Arthur grabs the gold pen. He signs the bottom of my paper with a jagged, angry stroke. He shoves it back at me.
"Get out," he hisses. "But know this, Zoe Vane. If you stumble once, if you so much as miss a single beat tomorrow night, I will find a way to break you that no cloud server can fix."
I grab the paper and the thumb drive. I don't say thank you. I turn and limp out of the office, my heart hammering so loud I can barely hear the elevator chime.
When I get to the lobby, I see a familiar figure pacing by the fountain.
It is Caspian. He sees my crutches, then he sees the look on my face. He runs over, catching me before I can trip.
"Did you do it?" he asks, his voice frantic.
I hold up the signed paper. "We're safe, Caspian.
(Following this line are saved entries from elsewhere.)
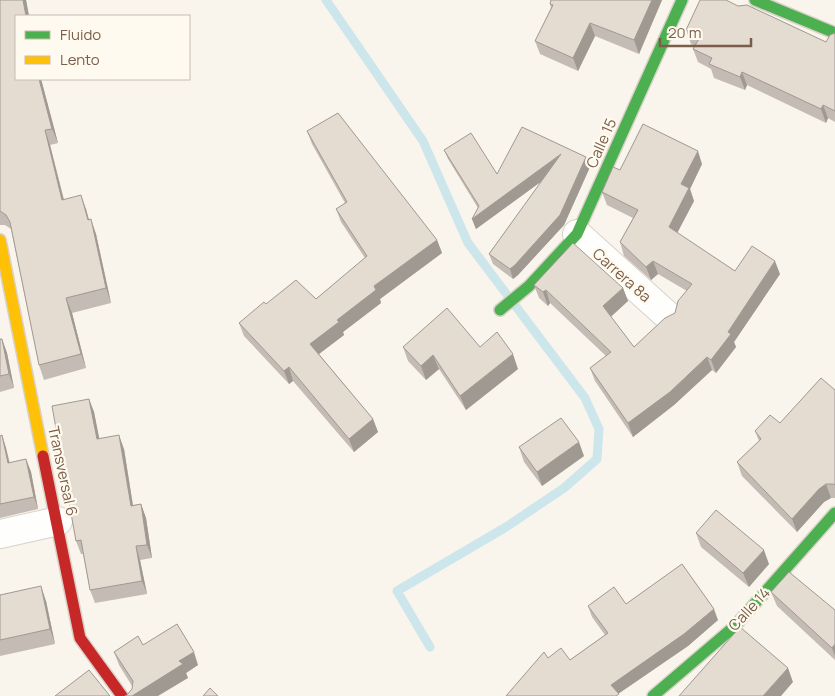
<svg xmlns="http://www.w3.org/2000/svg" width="835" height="696" viewBox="0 0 835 696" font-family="Manrope,sans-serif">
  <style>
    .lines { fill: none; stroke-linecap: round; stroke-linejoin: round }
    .stream { stroke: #cce6eb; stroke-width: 9 }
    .street-casing { stroke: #d8d2ca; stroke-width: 30 }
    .fast-casing { stroke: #d9d1c8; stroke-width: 14 }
    .slow-casing { stroke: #d9d1c8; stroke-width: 14 }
    .jam-casing { stroke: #d9d1c8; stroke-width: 14 }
    .street { stroke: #fefefc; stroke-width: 28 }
    .fast { stroke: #4caf50; stroke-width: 11 }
    .slow { stroke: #ffc107; stroke-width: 11 }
    .jam { stroke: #c62828; stroke-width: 11 }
    .wall { fill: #c4bcb4 }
    .shaded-wall { fill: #a09992 }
    .building { fill: #e4dbd1; stroke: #a09992 }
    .labels { text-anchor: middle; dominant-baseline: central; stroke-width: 4.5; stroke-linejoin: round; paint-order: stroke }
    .street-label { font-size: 15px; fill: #7a5e49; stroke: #fffaef }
  </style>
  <rect width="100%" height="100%" fill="#f9f5ec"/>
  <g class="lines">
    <!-- stream -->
    <path class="stream" d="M 326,0 L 423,141 L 468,243 L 585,398 L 599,429 L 597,459 L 564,488 L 506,527 L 397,591 L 430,647"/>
    <!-- street casing -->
    <g class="street-casing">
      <path id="street" d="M 577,234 L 668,316
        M 0,534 L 58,521"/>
    </g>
    <!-- fast casing -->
    <g class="fast-casing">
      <path id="fast" d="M 755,0 L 835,33
        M 500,310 L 529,286 L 577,234 L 682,0
        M 653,696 L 735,626 L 835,513"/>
    </g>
    <!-- slow casing -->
    <g class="slow-casing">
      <path id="slow" d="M 0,240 L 43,456"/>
    </g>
    <!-- jam casing -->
    <g class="jam-casing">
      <path id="jam" d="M 43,456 L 80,638 L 122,696"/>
    </g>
    <!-- street -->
    <use href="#street" class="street"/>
    <!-- fast -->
    <use href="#fast" class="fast"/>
    <!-- slow -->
    <use href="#slow" class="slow"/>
    <!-- jam -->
    <use href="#jam" class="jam"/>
  </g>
  <!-- wall -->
  <path class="wall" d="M 0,0 L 26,0 L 29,16 L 16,16 L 16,79 L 41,79 L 58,143 L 50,145 L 64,199 L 86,209 L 89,220 L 96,234 L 111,303 L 72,313 L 86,368 L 44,380 L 39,365 L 11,229 L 5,225 L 0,225 Z
    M 551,0 L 662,0 L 639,54 L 595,36 L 578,71 L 540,54 L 535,41 L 551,8 L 550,4 Z
    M 738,6 L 826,42 L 835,33 L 835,122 L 828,118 L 826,123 L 747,85 L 745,90 L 714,78 L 711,69 L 698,62 L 693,49 L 695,46 L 691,44 L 686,30 Z
    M 307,131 L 437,240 L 442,253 L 380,299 L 381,303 L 343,332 L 344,335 L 319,354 L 373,419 L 378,432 L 354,452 L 293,381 L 289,384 L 244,336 L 239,323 L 266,304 L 316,299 L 365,258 L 341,222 L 336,209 L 345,203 L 312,144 Z
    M 444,150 L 497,174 L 586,157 L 590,167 L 564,225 L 518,275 L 513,279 L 493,264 L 489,254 L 542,181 L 476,229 L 472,219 L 478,208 L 448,159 Z
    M 702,164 L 690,189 L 694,201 L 677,233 L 735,271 L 780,274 L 734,342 L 736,347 L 716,373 L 712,370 L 674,405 L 633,437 L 595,381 L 590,368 L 606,356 L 550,303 L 548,306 L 539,298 L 534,285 L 623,288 L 628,301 L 611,317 L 634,347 L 675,313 L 687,291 L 658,274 L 651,280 L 624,256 L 620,242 L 633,218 L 607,205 L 602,192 L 620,170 Z
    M 0,339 L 2,339 L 7,353 L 14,388 L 0,392 Z
    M 403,347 L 480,347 L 518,369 L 466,410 L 439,369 L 426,380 L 408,361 Z
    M 835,390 L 835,498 L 831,498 L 824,502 L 797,532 L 742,476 L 737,462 L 759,441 L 755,431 L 780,423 Z
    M 89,399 L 94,412 L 99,439 L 124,449 L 133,505 L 141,504 L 146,518 L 152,558 L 140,560 L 147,594 L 95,603 L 90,590 L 83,554 L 81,554 L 76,541 L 70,505 L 64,491 L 60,451 Z
    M 2,435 L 6,448 L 10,463 L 26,459 L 31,472 L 38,509 L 0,518 L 0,436 Z
    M 519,447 L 584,456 L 542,486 L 524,462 Z
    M 696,533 L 769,564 L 749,587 L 701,547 Z
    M 771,592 L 835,610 L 835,660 L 777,606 Z
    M 0,595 L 46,601 L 55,644 L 0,656 Z
    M 626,604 L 718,620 L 688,646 L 618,694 L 506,696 L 548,658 L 570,660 L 605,635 L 592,617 L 588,606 Z
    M 143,645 L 198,665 L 186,673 L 188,678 L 127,695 L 132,689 L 132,686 L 119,665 L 114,652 Z"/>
  <!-- shaded-wall -->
  <path class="shaded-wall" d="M 23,0 L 26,0 L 29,16 L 26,16 Z
    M 652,0 L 662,0 L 639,54 L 634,40 Z
    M 590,23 L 595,36 L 578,71 L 573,58 Z
    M 742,72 L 747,85 L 745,90 L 740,77 Z
    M 39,79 L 41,79 L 58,143 L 52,129 Z
    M 823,105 L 828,118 L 826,123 L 821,109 Z
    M 45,130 L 50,145 L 67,214 L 62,200 Z
    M 698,151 L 702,164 L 690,189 L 694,201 L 673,241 L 669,227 L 681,184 Z
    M 561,154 L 565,164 L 476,229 L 472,219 Z
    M 586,157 L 590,167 L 564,225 L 518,275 L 513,279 L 510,269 Z
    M 81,195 L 86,209 L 93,235 L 88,220 Z
    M 91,219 L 96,234 L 111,303 L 106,288 Z
    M 437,240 L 442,253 L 380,299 L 381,303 L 343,332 L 344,335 L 315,357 L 310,344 L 374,286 Z
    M 653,261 L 658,274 L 651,280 L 646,267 Z
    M 775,261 L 780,274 L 734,342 L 736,347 L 716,373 L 711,360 L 728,332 Z
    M 623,288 L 628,301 L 608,319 L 603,306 Z
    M 546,290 L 550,303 L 548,306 L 543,292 Z
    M 66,298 L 72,313 L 86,368 L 81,354 Z
    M 2,339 L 7,353 L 14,388 L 9,374 Z
    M 513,354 L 518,369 L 466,410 L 460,396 Z
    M 433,355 L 439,369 L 426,380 L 421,366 Z
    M 707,357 L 712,370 L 674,405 L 633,437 L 628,423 Z
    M 289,367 L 293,381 L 289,384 L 284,371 Z
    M 89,399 L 94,412 L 102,452 L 97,439 Z
    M 373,419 L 378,432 L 354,452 L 349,439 Z
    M 2,435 L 6,448 L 12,476 L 8,463 Z
    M 119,435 L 124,449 L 135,519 L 131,506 Z
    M 579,442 L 584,456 L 542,486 L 537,472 Z
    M 26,459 L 31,472 L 38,509 L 34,497 Z
    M 826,484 L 831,498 L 824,502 L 797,532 L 792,519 L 819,489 Z
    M 141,504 L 146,518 L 152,558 L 147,545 Z
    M 136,546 L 140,560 L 147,594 L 142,581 Z
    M 764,550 L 769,564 L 749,587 L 743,573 Z
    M 41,586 L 46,601 L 55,644 L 50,629 Z
    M 714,609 L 718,620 L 688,646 L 615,696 L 611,685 Z
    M 835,644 L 835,656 L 832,648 Z
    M 194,652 L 198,665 L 186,673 L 188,678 L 158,696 L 132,696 L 179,661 Z
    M 788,668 L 793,682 L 781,696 L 763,696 Z"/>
  <!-- building -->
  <path class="building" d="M 0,0 L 23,0 L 26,16 L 16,16 L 16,79 L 39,79 L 52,129 L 45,130 L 62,200 L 81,195 L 88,220 L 91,219 L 106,288 L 66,298 L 81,354 L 39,365 L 10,222 L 6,215 L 0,211 Z
    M 551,0 L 652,0 L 634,40 L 590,23 L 573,58 L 535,41 L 553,5 L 550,4 Z
    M 700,0 L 726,0 L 738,6 L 747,5 L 826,42 L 830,35 L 835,33 L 835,111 L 823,105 L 821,109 L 742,72 L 740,77 L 709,64 L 712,58 L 693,49 L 700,37 L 686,30 Z
    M 338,113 L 437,240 L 374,286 L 376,290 L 337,320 L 339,322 L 310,344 L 373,419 L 349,439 L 289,367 L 284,371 L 239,323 L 264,302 L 266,304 L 296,280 L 316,299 L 367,256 L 336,209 L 347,202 L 307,131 Z
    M 643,124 L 698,151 L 681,184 L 689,188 L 669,227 L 735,271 L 752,246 L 775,261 L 728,332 L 731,334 L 711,360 L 707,357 L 670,392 L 628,423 L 590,368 L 611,352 L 546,290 L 543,292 L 534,285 L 573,243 L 623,288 L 603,306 L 634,347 L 665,318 L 675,313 L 678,301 L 692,284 L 653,261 L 646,267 L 620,242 L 638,210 L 602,192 L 613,167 L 620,170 Z
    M 522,127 L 586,157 L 560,215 L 515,265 L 510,269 L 489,254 L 561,154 L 472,219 L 479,206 L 444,150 L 471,133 L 497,174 Z
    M 447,308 L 480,347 L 497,332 L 513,354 L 460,396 L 433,355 L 421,366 L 403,347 Z
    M 0,339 L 2,339 L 9,374 L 0,376 Z
    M 821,378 L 835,390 L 835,485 L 833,484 L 826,484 L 819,489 L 792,519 L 737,462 L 761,439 L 755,431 L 770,415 L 780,423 Z
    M 89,399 L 97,439 L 119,435 L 131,506 L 141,504 L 147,545 L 136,546 L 142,581 L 90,590 L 81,540 L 76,541 L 67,491 L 64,491 L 56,452 L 60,451 L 52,406 Z
    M 561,418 L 579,442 L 537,472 L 519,447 Z
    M 2,435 L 8,463 L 26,459 L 34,497 L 0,504 L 0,436 Z
    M 716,510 L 764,550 L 743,573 L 696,533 Z
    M 682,564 L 714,609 L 684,634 L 611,685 L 619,694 L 616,696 L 506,696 L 544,652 L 548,658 L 561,648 L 570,660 L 608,633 L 588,606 L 614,587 L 626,604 Z
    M 789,572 L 835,610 L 835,644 L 832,648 L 771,592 Z
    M 41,586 L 50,629 L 0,640 L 0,595 Z
    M 177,624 L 194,652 L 179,661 L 183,664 L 132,696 L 125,696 L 127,695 L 132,689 L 133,681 L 114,652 L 138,636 L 143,645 Z
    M 740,627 L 788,668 L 763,696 L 679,696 Z
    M 89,670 L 110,696 L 55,696 Z
    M 210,688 L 218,696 L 203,696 Z"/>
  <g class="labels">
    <!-- street labels -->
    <g class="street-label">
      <text transform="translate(601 143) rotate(-66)">Calle 15</text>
      <text transform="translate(622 275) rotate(42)">Carrera 8a</text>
      <text transform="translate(63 471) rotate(78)">Transversal 6</text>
      <text transform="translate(749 609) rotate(-47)">Calle 14</text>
    </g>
  </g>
  <!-- legend -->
  <rect x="15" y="15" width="175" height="65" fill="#fffaef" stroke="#cabcad"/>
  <rect x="25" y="31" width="25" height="8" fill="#4caf50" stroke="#cabcad"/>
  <text x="60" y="40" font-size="15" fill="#7a5e49">Fluido</text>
  <rect x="25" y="56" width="25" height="8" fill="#ffc107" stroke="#cabcad"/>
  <text x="60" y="65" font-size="15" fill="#7a5e49">Lento</text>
  <!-- scale -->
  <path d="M660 38v8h91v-8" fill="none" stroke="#7a5e49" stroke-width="2.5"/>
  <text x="668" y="38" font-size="15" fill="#7a5e49" stroke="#fffaef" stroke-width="4" paint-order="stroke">20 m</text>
</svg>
He drops it."
Caspian lets out a breath that sounds like a sob. He pulls me into a hug, right there in the middle of his father's lobby. He smells like sweat and rain and hope.
"But the Gala," he says, pulling back to look at my foot. "Elias already called Sloane. She's taking your spot."
"No, she isn't," I say, a fierce light in my eyes. "I have twenty-four hours to learn how to dance on one leg."
"Zoe, that's impossible."
"Nothing is impossible," I say. "Not anymore."
I look at the glass doors. Outside, the city lights are starting to flicker on. It looks like a stage.
"Take me back to the studio," I say. "We have work to do.”